▼▼▼

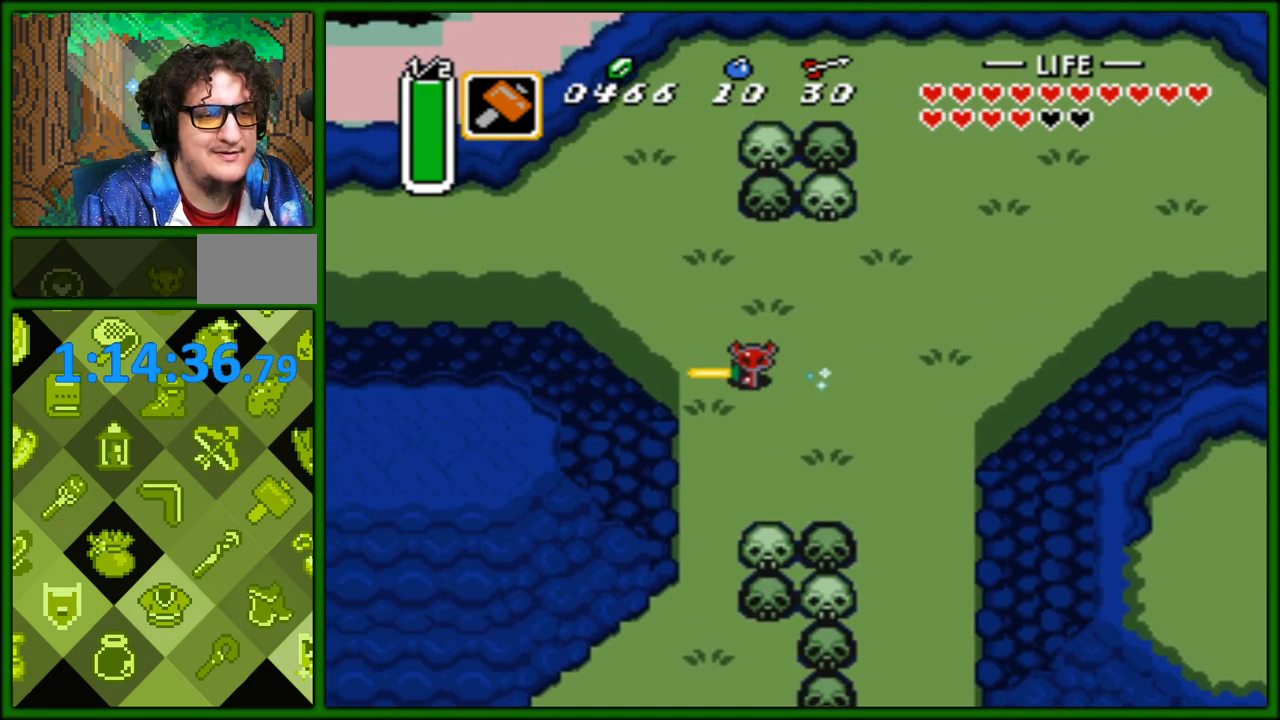
{"buttons": ["A"], "events": []}
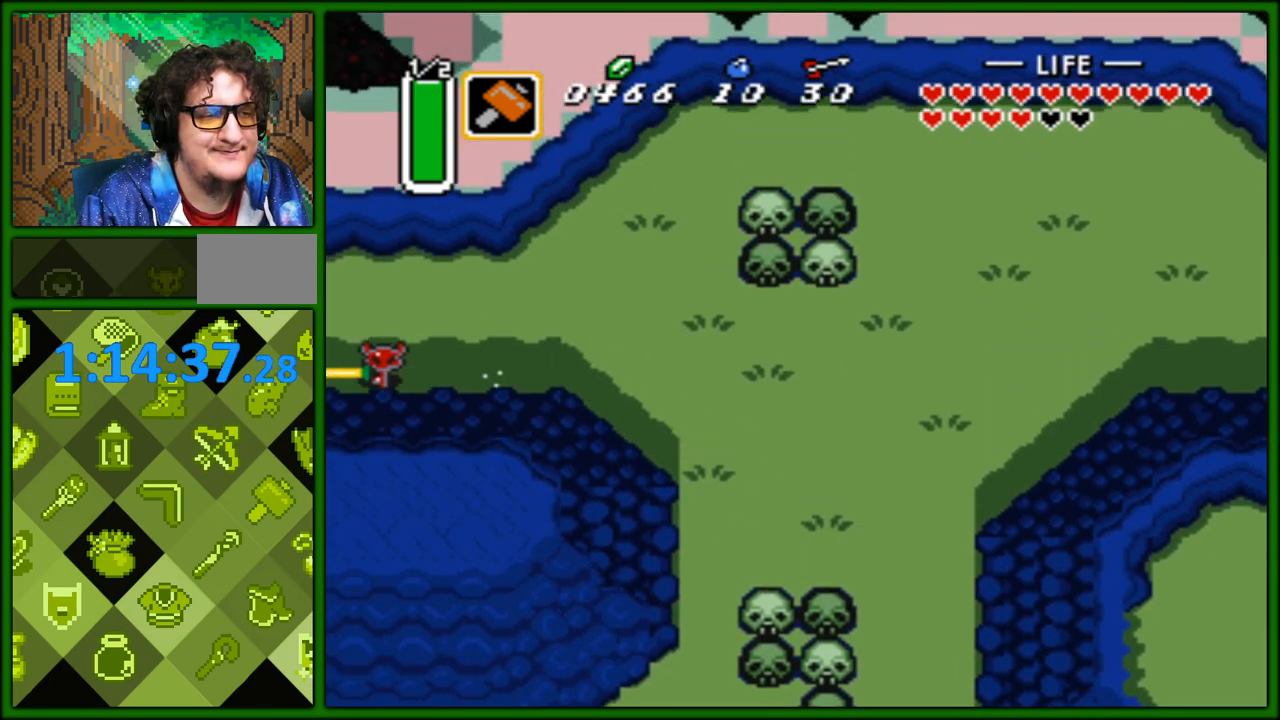
{"buttons": ["A"], "events": []}
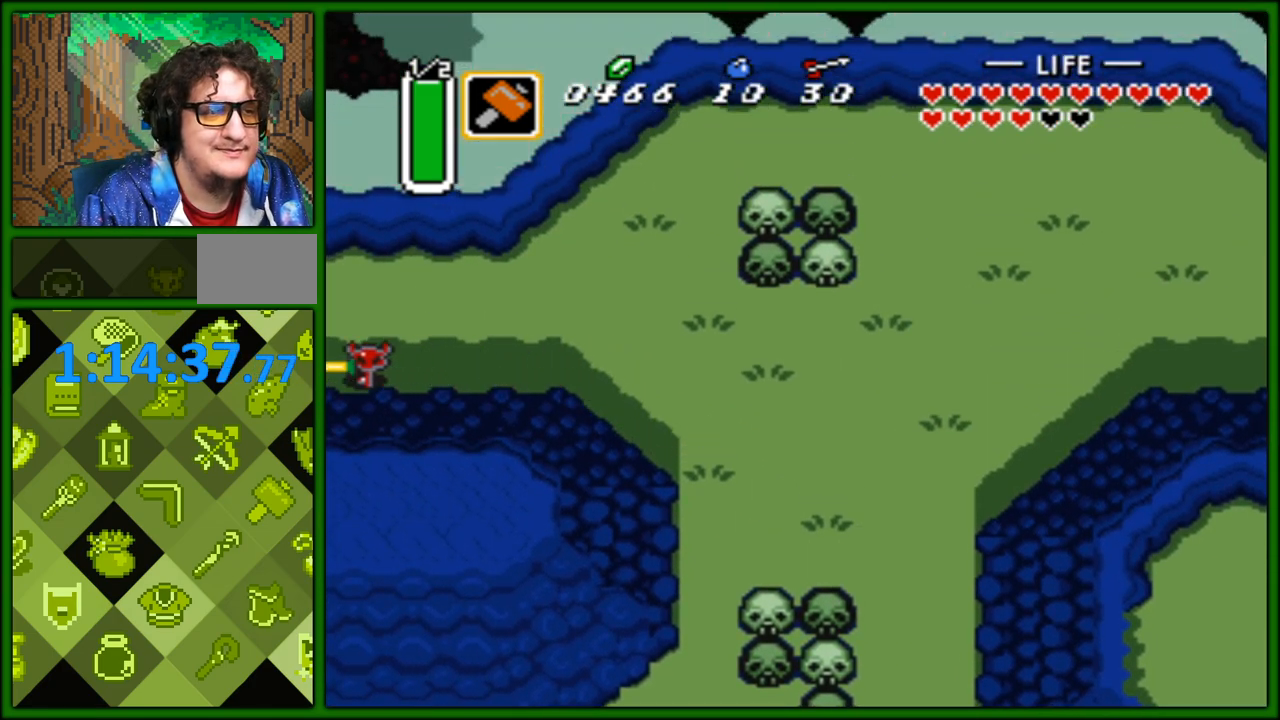
{"buttons": [], "events": [[483, "A", "up"]]}
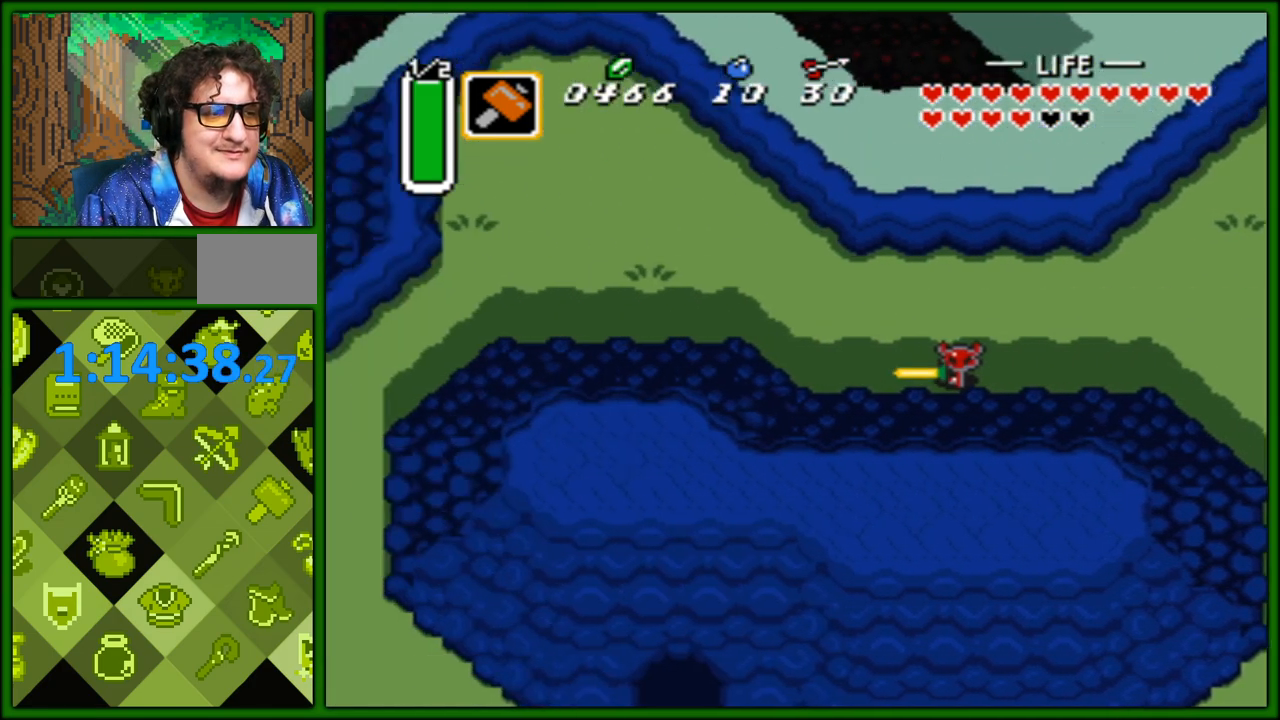
{"buttons": ["A"], "events": [[283, "DPAD_LEFT", "down"], [433, "A", "down"], [500, "DPAD_LEFT", "up"]]}
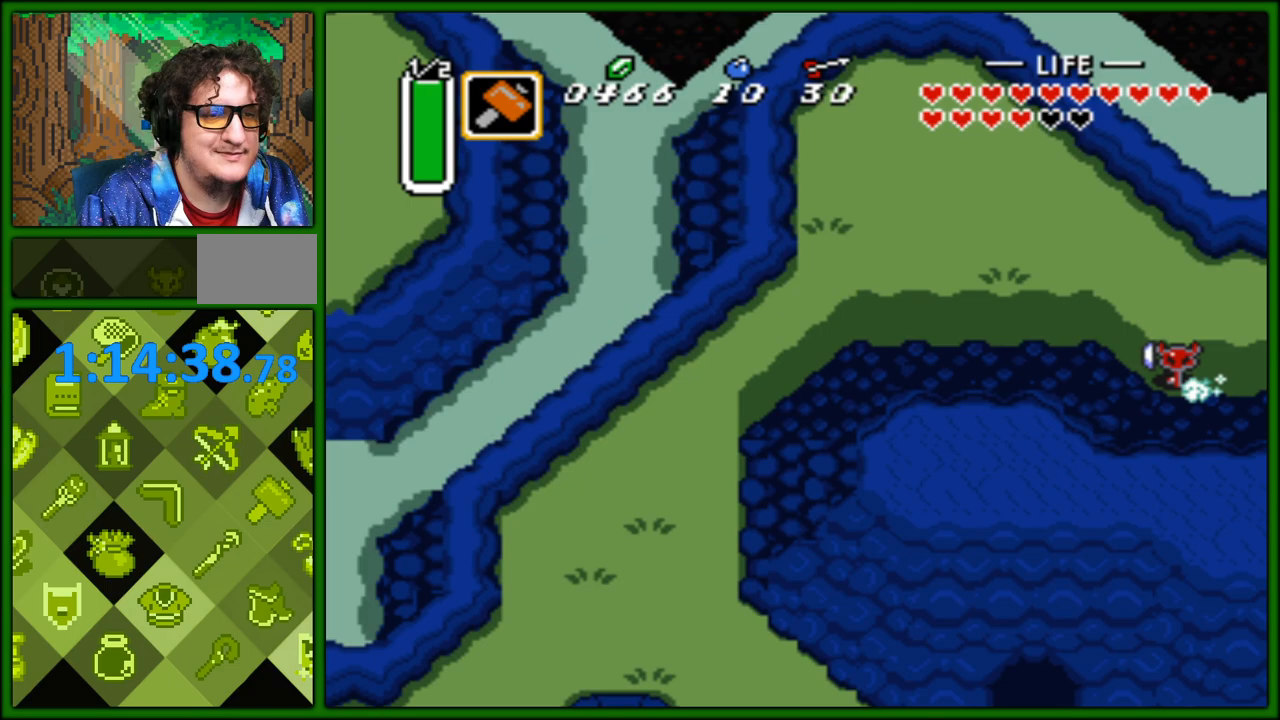
{"buttons": ["A"], "events": []}
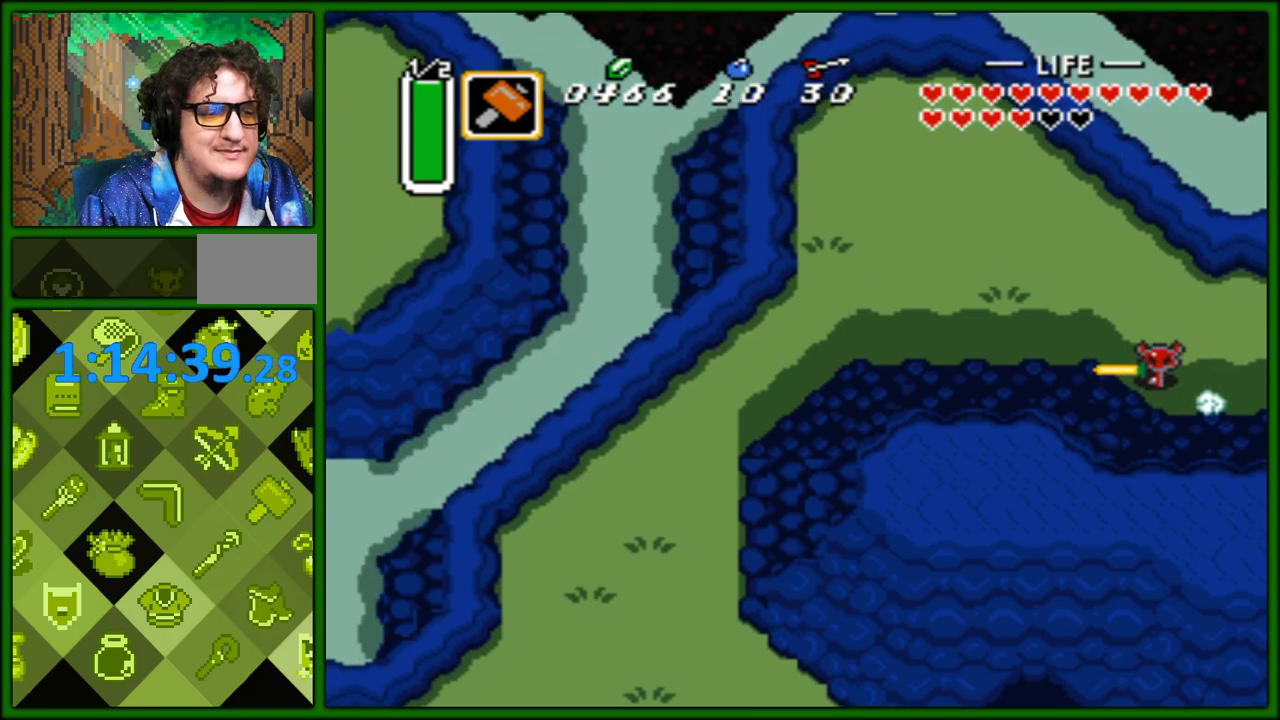
{"buttons": ["A"], "events": []}
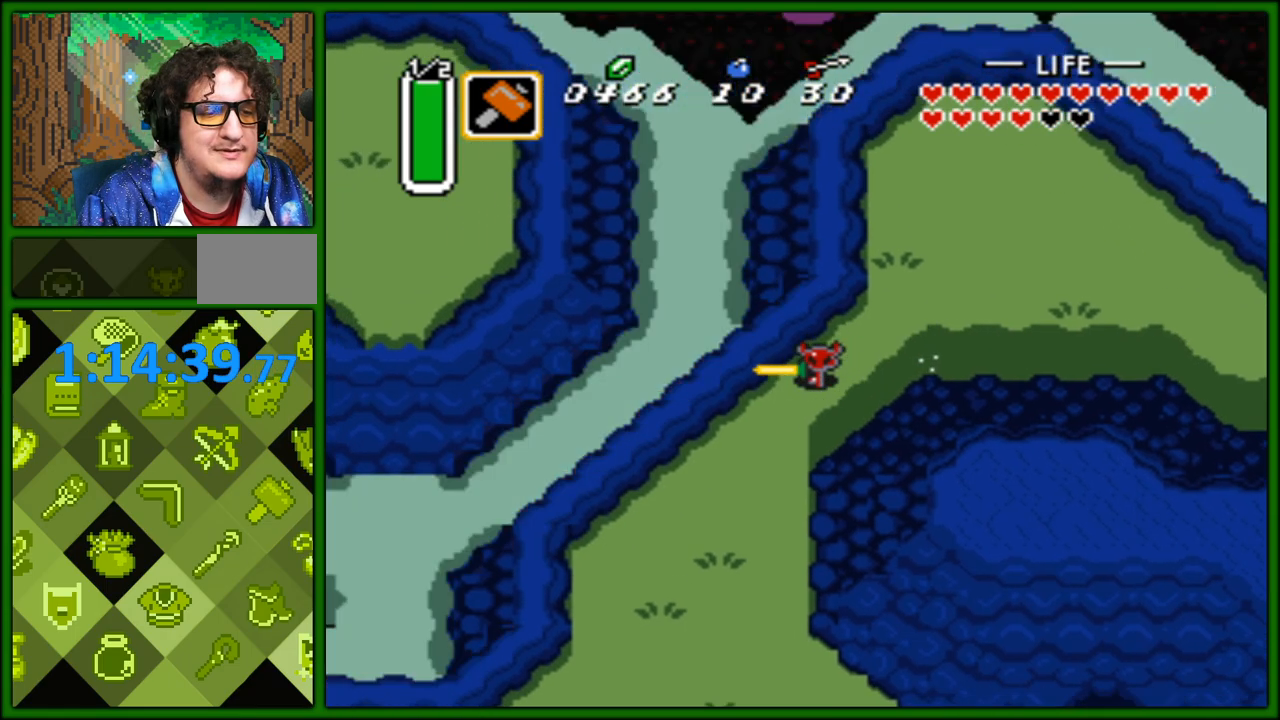
{"buttons": ["DPAD_DOWN"], "events": [[250, "A", "up"], [283, "DPAD_DOWN", "down"]]}
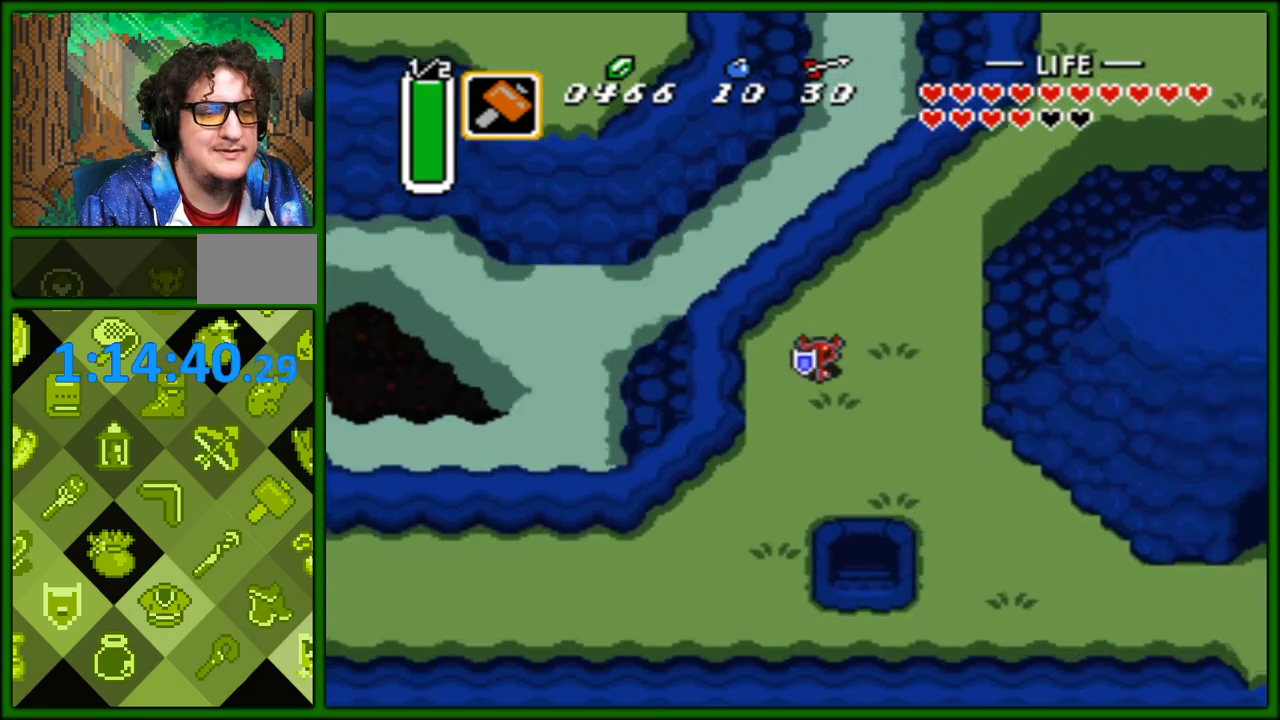
{"buttons": ["A"], "events": [[317, "DPAD_DOWN", "up"], [317, "DPAD_LEFT", "down"], [350, "A", "down"], [433, "DPAD_LEFT", "up"]]}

▲▲▲

## Task brief
Search the entries for the string "down". Copy every line that has it.

## Reply to the task
{"buttons": ["A"], "events": [[283, "DPAD_LEFT", "down"], [433, "A", "down"], [500, "DPAD_LEFT", "up"]]}
{"buttons": ["DPAD_DOWN"], "events": [[250, "A", "up"], [283, "DPAD_DOWN", "down"]]}
{"buttons": ["A"], "events": [[317, "DPAD_DOWN", "up"], [317, "DPAD_LEFT", "down"], [350, "A", "down"], [433, "DPAD_LEFT", "up"]]}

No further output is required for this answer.